Ten Propositions on Worship by Kim Fabricius

Kim Fabricious is a consistent contributor to Ben Myers blog entitled Faith and Theology. I really appreciate his insight on many topics. Recently he just posted his ten propositions on worship. I have listed a few of them, you will have to go to the blog entry to view the rest.
The image above is by Kalfatjarnarkirkja at flickr.
3. Is worship necessary? Not for God it isn’t. God does not need our worship – because God is worship, the perichoretic adoration of Father, Son, and Holy Spirit. Worship is, however, necessary for us, for it is only as homo adorans,
participating in the very life of the Holy Trinity, that we become
truly human. As the psychologist says in Peter Shaffer’s play Equus, “If you don’t worship, you’ll shrink.”
6. How should worship proceed?
Worship is a dialogue, or, better, a two-beat tempo of revelation and
response, grace and gratitude. Worship is also an ellipse, spiralling
around the foci of word and sacrament. And worship is a time machine
that takes us back to the future. And the various liturgies? They are aides-memoirs,
not incantations, synopses of the unfinished story we are invited to
indwell and improvise; therefore they should not aim at closure but
make space for contemplation and imaginationn.[sic]

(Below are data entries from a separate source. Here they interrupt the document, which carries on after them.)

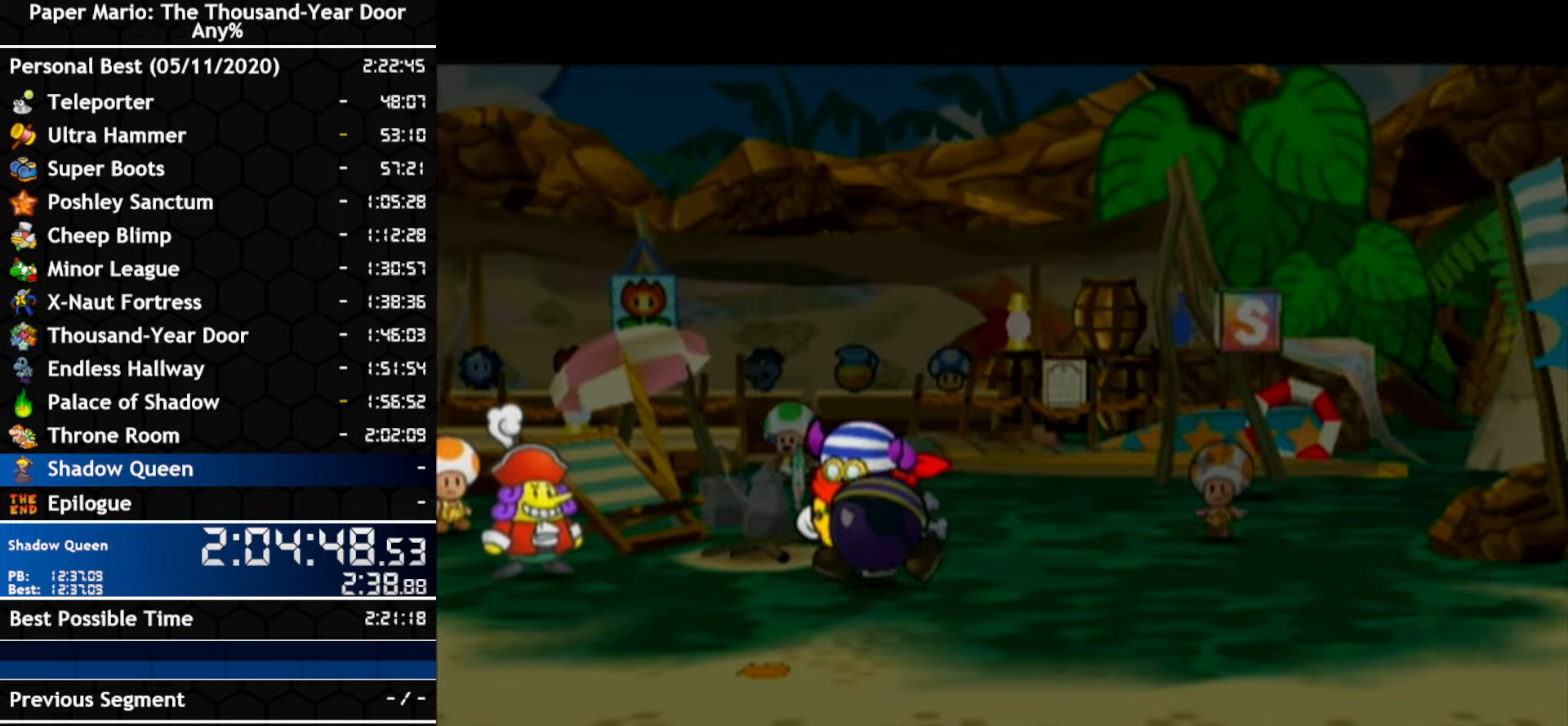
{"buttons": [], "left_stick": "center", "right_stick": "center", "events": []}
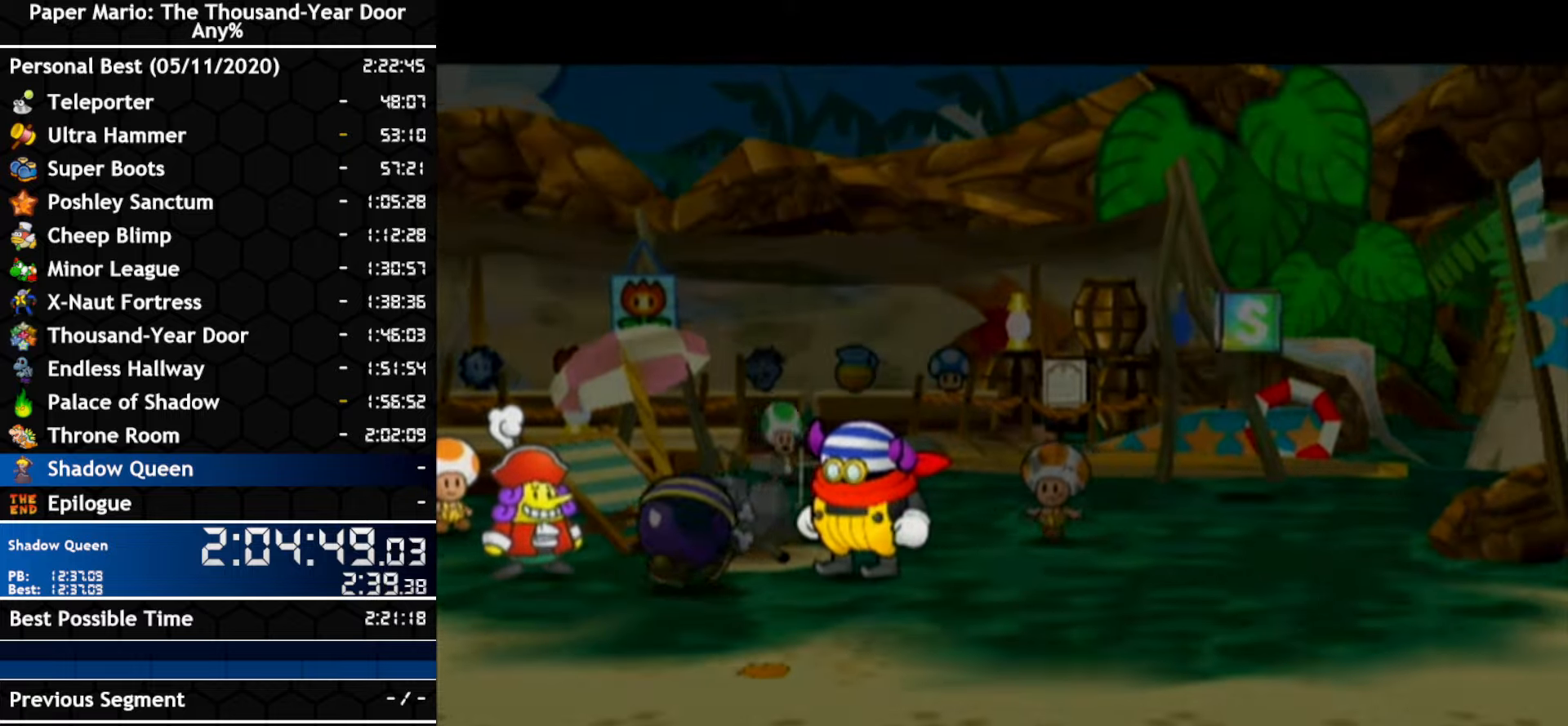
{"buttons": [], "left_stick": "center", "right_stick": "center", "events": []}
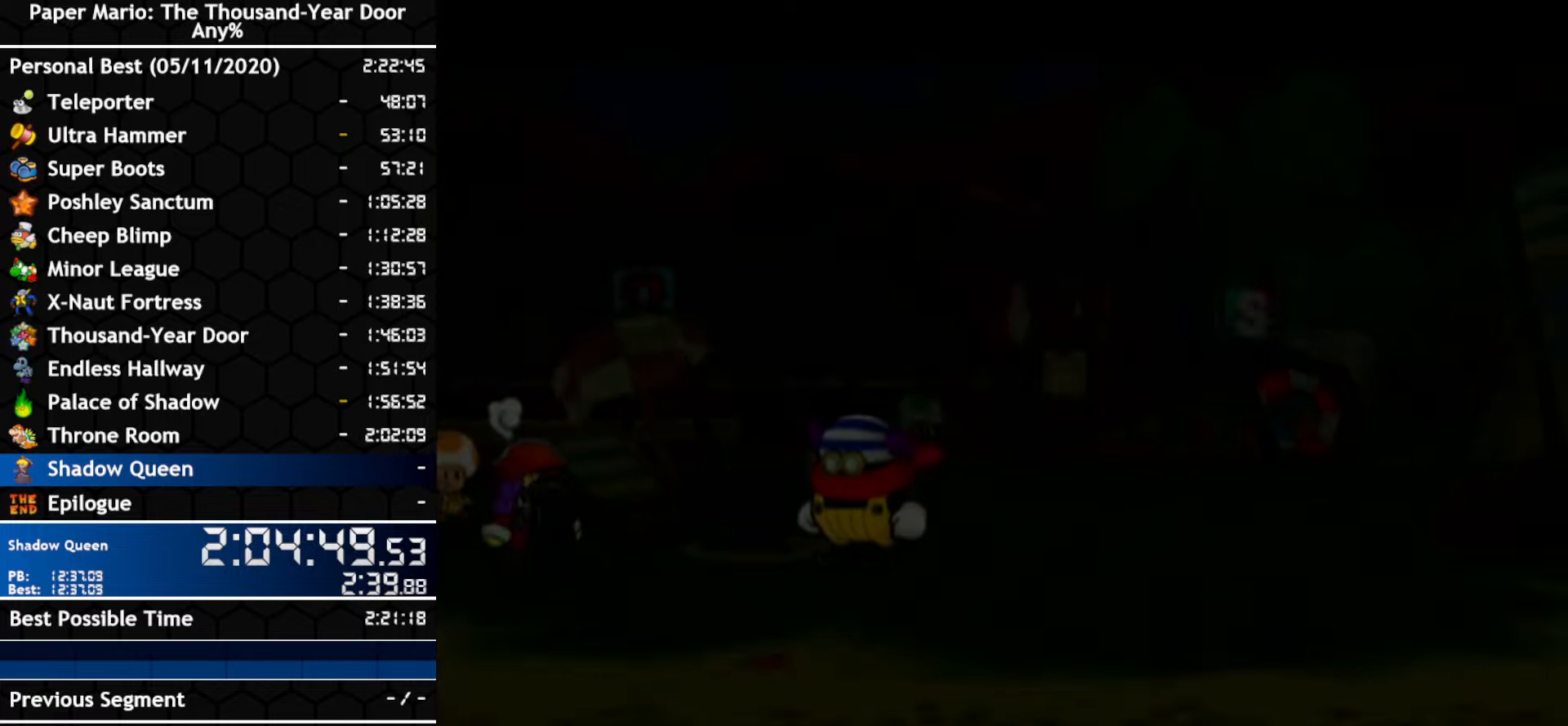
{"buttons": [], "left_stick": "center", "right_stick": "center", "events": []}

7. How should worship end? With
an ellipsis…. For when the liturgy is over, the service (λειτουÏγία)
begins. Leaving the church is the ultimate liturgical act: Ite, missa est.
On Romans 12:1-2, Ernst Käsemann observes that “the cultic vocabulary
serves a decidedly anti-cultic thrust. Christian worship does not
consist in what is practiced at sacred sites, at sacred times, and with
sacred acts. It is the offering of bodily existence in the otherwise
profane sphere.” Or as Michael Marshall puts it: “You do not become a
Christian by sitting in the pew anymore than you become a car by
sitting in the garage.”
8. What should we get out of
worship? Wrong question. Worship is not a utility but an offering, i.e.
a sacrifice, an economy of grace that interrupts and critiques the
feverish cycles of production and consumption – which is why the
collection is not fund-raising but cultural critique. If you want
relevance, excitement, or profit, go to a rally, a concert, or the
stock exchange. To put it most counter-culturally: Blessed are the
bored, for they will see God.
9. What about people who don’t
worship? We are responsible for them. Hence intercessions. But more:
all worship is a vicarious act – in fact, Christ’s vicarious act – so
that when we come to worship, we bring the whole world with us. Worship
is the end of “us” and “them” – and a sneak preview of the
reconciliation of all things.
I think these propositions give you a taste of what the others include, enough to have you go and read them all.













Those are some great points about worship. I am more convinced daily that unless the identity of the Trinity informs our identity and our worship, we’ll get it all wrong. Such is the case with the “what can I get” approach to worship…it’s not about God. We’ve been wrestling through what our formation might look like filtered through God’s Mission and it is leading us to reexamine many of our practices for formation.
thanks for the link to this article…
Wow, thanks for sharing and linking to these. They have given me much to refelct on and I will definitely share them with my husband who is consistently challenging me in my understanding of what worship is. Thanks.